Most of the brands you’ll think about will be consumer brands.
That’s because they spend billions to create that recall in your head. For instance, the megabrand company Proctor and Gamble spent over $8 billion in advertising in 2021. Amazon spent $4.8B, Disney, $3B, and Apple, $2.7B. In total, consumer brands spent more than $140B that year in just digital advertising placements.
You get the idea. Getting inside your head is big business.
And since it’s consumer brands that spend big, you’ll think about them first.
And because you do, if you lead a B2B business, you might conclude that brand building is not for you.
That would be a mistake.
The kind of mistake that psychologists refer to as availability bias–relying too heavily on what most easily comes to mind. Consumer brands come to mind easily because you are directly targeted by them.
Don’t confuse the amount of spend with importance. They have to spend that kind of money because they’re not only trying to get inside of your head, but everyone else’s too.
B2B businesses don’t have massive markets like that.
But that doesn’t mean developing a B2B brand is any less important.
In fact, one might argue that building a B2B brand is even more important than a consumer brand.
Why is building a B2B brand is important?
Consumer brands spend so much to position their brands because they have a larger market and because, by and large, they are commodities. A strong brand promise adds differentiation between similar, largely indistinguishable offerings.
Most B2B businesses don’t have the commodity problem. They are at the other end of the spectrum. They have a complexity problem. The differentiation between B2B competitors is often only in the technical details–the speeds and feeds–of their offerings. That lengthens their customer’s decision making process.
Unlike consumer brands who need to add something to distinguish their products from their competitors, B2B brands need to simplify and speed the decision making process. And because they don’t have as many selling opportunities as consumer businesses, securing that decision is even more important.
The big benefit of a strong brand promise for consumer businesses is repeat purchases. B2B businesses with a strong brand promise also benefit from repeat purchases, but their biggest benefit is a faster first-time sale.
So, how does a compelling brand promise help you get that first time sale faster?
First of all, a brand promise establishes the desired way you want your customer to think about your business. It is the value you want your customers to rely upon you bringing them every time.
How does a strong brand promise accelerates B2B sales?
A strong brand promise can accelerate a sale in three ways:
- A strong brand promise builds trust. Trust is essential to win the sale of a B2B offering, especially one that is complex, expensive, and takes time to deploy. And since humans are making the decision, they’ll be weighing the risk of their decision to their projects, their company, and their careers. They need to know what you stand for and that you’ll be a reliable partner.

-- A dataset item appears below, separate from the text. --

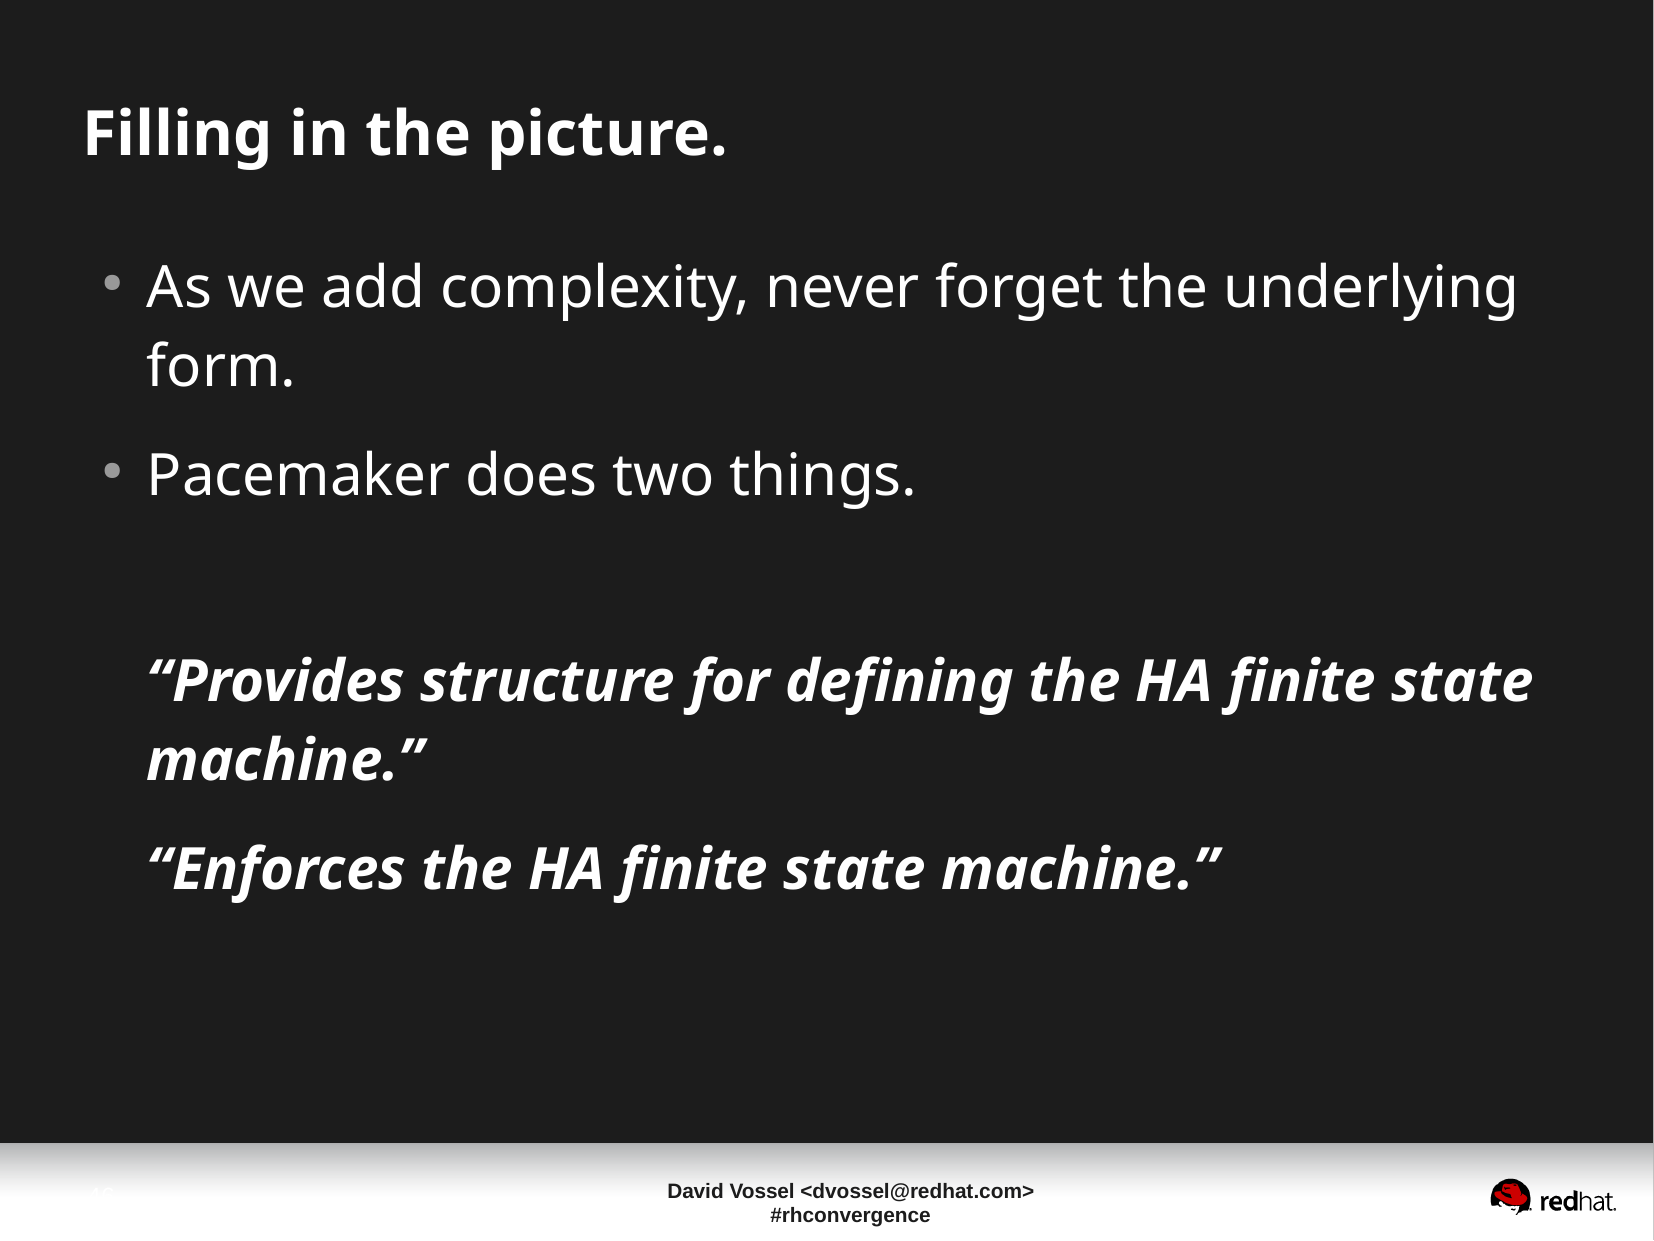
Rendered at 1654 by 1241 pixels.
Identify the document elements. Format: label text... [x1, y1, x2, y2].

list As we add complexity, never forget the underlying form. Pacemaker does two things. “Provides structure for defining the HA finite state machine.” “Enforces the HA finite state machine.” [86, 244, 1576, 1039]
picture [0, 1143, 1654, 1241]
title Filling in the picture. [82, 37, 1571, 226]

The cost of failure for them is far greater than a bad experience at Starbucks.
- A strong brand promise creates differentiation. When companies compete only on the features of their products, they assume the customer knows how to cut through the complexities of comparison to make the right decision. Yet, most of the people evaluating your offering don’t have the time or skill to do so. They must rely on easier to understand differences, which is why decisions are often made on the one thing they do understand–price.
- A strong brand promise facilitates buyer agreement. It’s very likely that more than one person will be involved in buying your product or service. When that’s the case, each buyer evaluates the aspects of your offering that are most important to them. Consequently, they may form differing opinions about the merits of your solution. Gaining agreement can take some time, unless there’s a common denominator they can agree on. Often, the brand promise serves that purpose, to unify agreement among multiple parties in a purchase decision process.
What makes a strong brand promise?
Generally speaking, strong brand promises have three characteristics:
- A strong brand promise is meaningful to the customer. This should go without saying but far too often a company's brand messages are more about themselves than the value they bring to their customers.
- A strong brand promise is reliable. Never convey a promise you’re not committed to delivering. Every time.
- A strong brand promise is a top priority within the company. A strong brand promise is top of mind when making important decisions in your business. It acts as a decision making filter: Will the path we are contemplating increase or decrease our brand promise?
A strong brand promise is one of the most important elements of a solid growth strategy. When you can clearly articulate the reliable value you want to be known for, you can align your resources to make that promise stronger with every customer you acquire—without having to spend a boatload of money on advertising to do so.